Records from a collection
━━━━━━━━━━

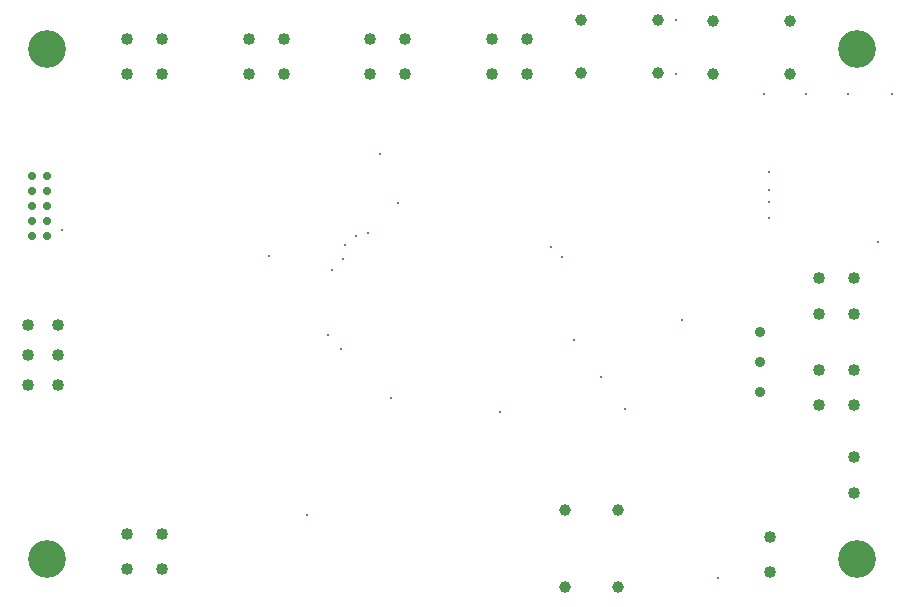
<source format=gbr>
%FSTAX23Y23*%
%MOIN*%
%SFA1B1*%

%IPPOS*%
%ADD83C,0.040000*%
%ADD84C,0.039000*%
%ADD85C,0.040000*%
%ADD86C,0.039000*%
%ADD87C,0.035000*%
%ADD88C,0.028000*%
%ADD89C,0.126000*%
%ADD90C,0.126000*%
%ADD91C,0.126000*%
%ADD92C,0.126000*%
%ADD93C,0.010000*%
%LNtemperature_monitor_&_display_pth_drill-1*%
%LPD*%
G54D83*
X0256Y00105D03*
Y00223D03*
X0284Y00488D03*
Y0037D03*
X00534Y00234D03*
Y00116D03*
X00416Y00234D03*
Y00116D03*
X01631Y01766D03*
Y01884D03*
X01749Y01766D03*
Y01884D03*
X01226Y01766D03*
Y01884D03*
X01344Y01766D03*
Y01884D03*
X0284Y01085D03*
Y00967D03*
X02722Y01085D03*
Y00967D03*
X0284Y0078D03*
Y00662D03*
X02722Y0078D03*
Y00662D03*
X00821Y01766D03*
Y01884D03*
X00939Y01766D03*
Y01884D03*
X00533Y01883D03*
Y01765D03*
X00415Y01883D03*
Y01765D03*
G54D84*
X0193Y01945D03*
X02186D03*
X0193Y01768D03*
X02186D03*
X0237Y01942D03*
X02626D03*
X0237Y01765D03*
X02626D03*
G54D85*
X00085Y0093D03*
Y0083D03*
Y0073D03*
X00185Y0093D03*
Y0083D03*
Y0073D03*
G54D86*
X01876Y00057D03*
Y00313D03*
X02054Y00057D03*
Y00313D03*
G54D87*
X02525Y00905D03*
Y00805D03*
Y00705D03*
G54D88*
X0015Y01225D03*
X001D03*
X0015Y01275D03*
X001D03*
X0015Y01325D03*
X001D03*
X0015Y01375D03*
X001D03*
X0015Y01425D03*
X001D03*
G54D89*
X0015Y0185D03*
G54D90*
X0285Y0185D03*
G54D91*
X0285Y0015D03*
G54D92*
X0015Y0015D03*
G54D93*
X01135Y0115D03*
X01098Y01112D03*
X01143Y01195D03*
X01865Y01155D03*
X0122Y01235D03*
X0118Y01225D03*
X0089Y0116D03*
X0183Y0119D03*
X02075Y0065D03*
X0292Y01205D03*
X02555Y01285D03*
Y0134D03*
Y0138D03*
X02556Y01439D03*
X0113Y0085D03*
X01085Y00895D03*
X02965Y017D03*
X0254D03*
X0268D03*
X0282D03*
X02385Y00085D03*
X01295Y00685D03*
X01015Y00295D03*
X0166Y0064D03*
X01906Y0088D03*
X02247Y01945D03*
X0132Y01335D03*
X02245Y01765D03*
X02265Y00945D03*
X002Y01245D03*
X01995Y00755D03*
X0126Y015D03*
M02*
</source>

━━━━━━━━━━

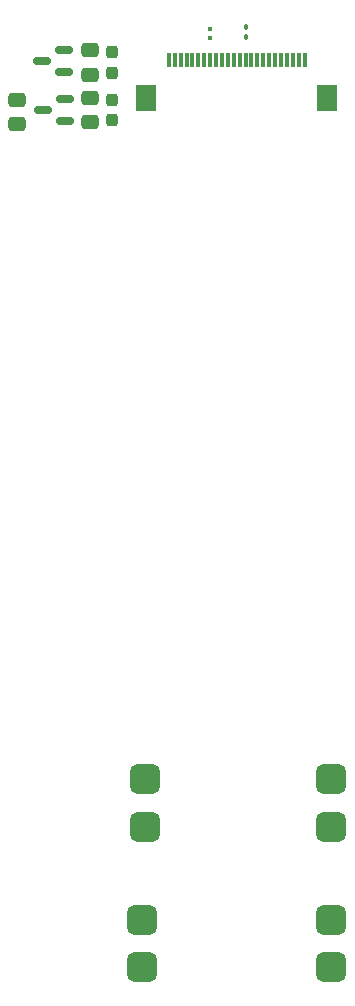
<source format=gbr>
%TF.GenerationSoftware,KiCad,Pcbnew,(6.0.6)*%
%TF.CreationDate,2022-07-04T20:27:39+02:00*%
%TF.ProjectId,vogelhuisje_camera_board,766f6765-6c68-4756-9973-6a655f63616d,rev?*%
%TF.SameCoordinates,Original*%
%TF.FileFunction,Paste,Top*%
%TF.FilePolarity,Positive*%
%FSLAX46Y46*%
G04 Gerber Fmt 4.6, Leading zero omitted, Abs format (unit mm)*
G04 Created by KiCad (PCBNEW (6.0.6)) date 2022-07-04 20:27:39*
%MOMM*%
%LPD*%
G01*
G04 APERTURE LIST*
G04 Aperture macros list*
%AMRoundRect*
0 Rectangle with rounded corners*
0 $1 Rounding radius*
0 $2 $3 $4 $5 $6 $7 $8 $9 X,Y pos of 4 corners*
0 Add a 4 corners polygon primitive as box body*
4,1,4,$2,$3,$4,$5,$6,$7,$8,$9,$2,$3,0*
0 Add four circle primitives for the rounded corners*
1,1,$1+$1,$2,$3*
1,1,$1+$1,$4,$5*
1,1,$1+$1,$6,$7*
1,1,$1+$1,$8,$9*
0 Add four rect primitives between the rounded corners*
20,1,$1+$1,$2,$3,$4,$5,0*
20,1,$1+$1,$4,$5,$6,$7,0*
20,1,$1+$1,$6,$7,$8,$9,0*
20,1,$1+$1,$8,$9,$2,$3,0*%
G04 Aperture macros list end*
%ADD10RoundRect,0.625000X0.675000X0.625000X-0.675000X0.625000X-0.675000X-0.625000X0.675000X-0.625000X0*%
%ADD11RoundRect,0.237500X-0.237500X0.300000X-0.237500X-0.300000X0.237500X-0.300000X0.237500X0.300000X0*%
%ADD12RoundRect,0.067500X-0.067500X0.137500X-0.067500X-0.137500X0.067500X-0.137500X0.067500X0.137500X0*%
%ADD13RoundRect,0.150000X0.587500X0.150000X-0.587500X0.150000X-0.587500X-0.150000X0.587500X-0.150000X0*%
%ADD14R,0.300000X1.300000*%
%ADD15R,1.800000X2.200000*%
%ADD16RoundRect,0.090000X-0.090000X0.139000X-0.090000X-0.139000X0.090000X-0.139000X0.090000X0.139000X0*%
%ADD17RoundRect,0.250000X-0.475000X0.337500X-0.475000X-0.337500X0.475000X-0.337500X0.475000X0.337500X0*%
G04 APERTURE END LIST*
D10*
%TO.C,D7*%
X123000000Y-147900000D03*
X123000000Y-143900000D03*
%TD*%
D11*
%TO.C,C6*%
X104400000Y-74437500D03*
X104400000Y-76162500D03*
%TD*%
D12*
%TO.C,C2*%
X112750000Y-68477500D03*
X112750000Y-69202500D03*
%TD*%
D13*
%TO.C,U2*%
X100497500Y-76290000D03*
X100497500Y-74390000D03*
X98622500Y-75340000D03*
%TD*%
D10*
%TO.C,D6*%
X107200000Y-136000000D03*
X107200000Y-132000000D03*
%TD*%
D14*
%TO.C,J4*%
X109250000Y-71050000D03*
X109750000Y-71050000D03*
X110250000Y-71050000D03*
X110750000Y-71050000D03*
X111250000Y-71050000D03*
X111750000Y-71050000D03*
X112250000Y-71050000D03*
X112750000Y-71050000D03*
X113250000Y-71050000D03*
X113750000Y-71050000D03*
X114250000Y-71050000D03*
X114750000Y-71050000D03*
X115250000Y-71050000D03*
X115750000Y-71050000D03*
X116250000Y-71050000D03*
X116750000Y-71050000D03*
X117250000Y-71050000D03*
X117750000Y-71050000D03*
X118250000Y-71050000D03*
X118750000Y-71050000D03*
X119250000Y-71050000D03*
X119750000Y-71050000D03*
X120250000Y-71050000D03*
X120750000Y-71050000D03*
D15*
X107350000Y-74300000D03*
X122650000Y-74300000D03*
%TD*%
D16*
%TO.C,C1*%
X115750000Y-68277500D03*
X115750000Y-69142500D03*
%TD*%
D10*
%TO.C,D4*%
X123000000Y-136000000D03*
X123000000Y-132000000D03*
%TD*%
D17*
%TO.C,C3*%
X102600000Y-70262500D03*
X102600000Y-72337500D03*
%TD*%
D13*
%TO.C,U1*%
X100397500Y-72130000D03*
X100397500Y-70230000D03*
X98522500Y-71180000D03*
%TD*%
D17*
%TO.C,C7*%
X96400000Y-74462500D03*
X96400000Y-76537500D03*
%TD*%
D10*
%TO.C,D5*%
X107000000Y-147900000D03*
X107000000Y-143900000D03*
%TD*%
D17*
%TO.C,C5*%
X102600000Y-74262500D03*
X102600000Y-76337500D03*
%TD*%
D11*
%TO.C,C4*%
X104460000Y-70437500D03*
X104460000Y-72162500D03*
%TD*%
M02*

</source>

━━━━━━━━━━

-- Task directions --
Go through the data above and copy each line that holds the word "primitives".

-- Solution to this task --
0 Add four circle primitives for the rounded corners*
0 Add four rect primitives between the rounded corners*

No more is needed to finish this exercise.